##### GIVEN RECORDS

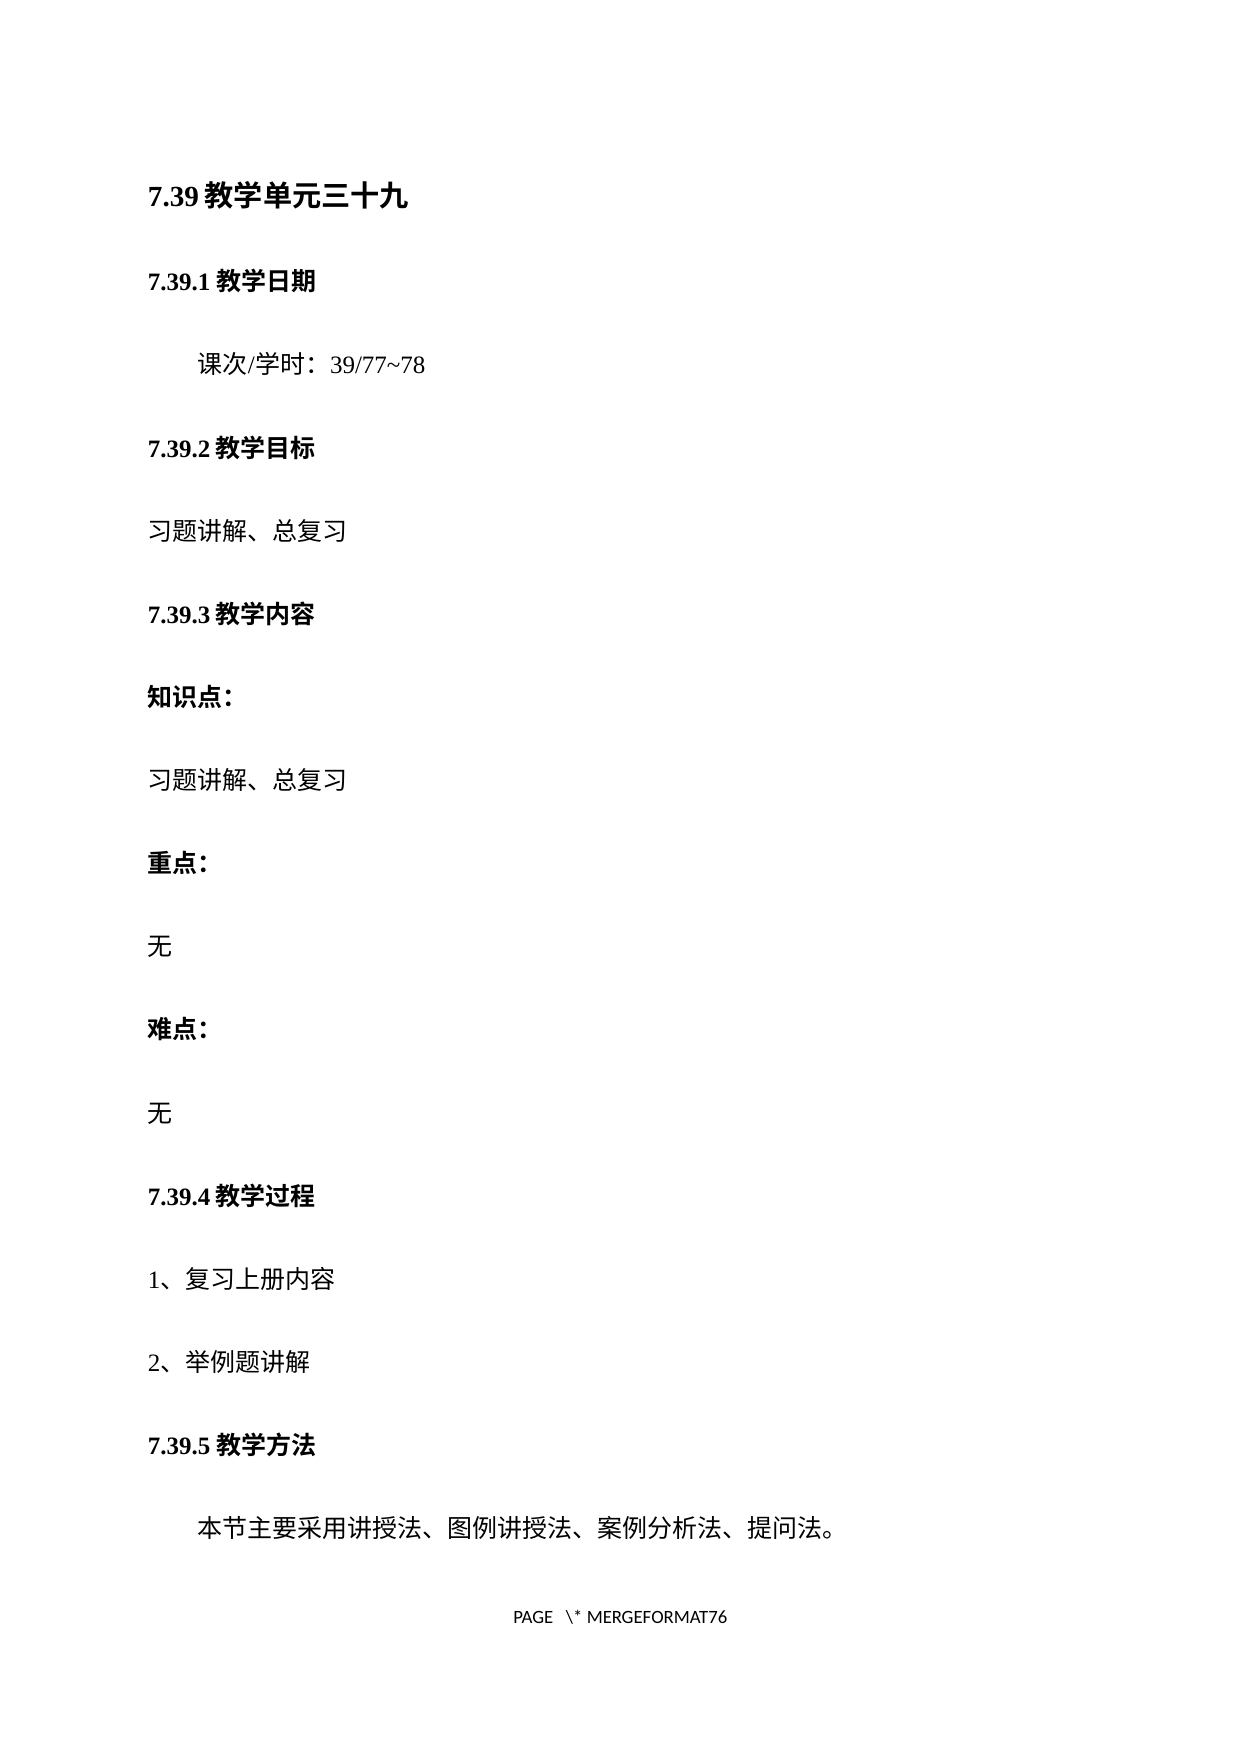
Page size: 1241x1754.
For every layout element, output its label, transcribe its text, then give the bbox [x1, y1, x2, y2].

subtitle 7.39.1 教学日期 [148, 247, 1092, 312]
text 1、复习上册内容 [148, 1245, 1092, 1310]
text 知识点： [148, 663, 1092, 728]
subtitle 7.39.3教学内容 [148, 580, 1092, 645]
text 课次/学时：39/77~78 [148, 331, 1092, 396]
text 重点： [148, 829, 1092, 894]
text 习题讲解、总复习 [148, 497, 1092, 562]
subtitle 7.39.5 教学方法 [148, 1411, 1092, 1476]
subtitle 7.39教学单元三十九 [148, 161, 1092, 226]
subtitle 7.39.4教学过程 [148, 1162, 1092, 1227]
text 本节主要采用讲授法、图例讲授法、案例分析法、提问法。 [148, 1494, 1092, 1559]
text 难点： [148, 996, 1092, 1061]
text 无 [148, 1079, 1092, 1144]
text 2、举例题讲解 [148, 1328, 1092, 1393]
text 无 [148, 912, 1092, 977]
subtitle 7.39.2教学目标 [148, 414, 1092, 479]
text 习题讲解、总复习 [148, 746, 1092, 811]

##########

- **WORK TO BE COMPLETED**:
Some lines above may contain the string "subtitle". State how many of them the records have, and nothing more.

- **SOLVED PROBLEM**:
6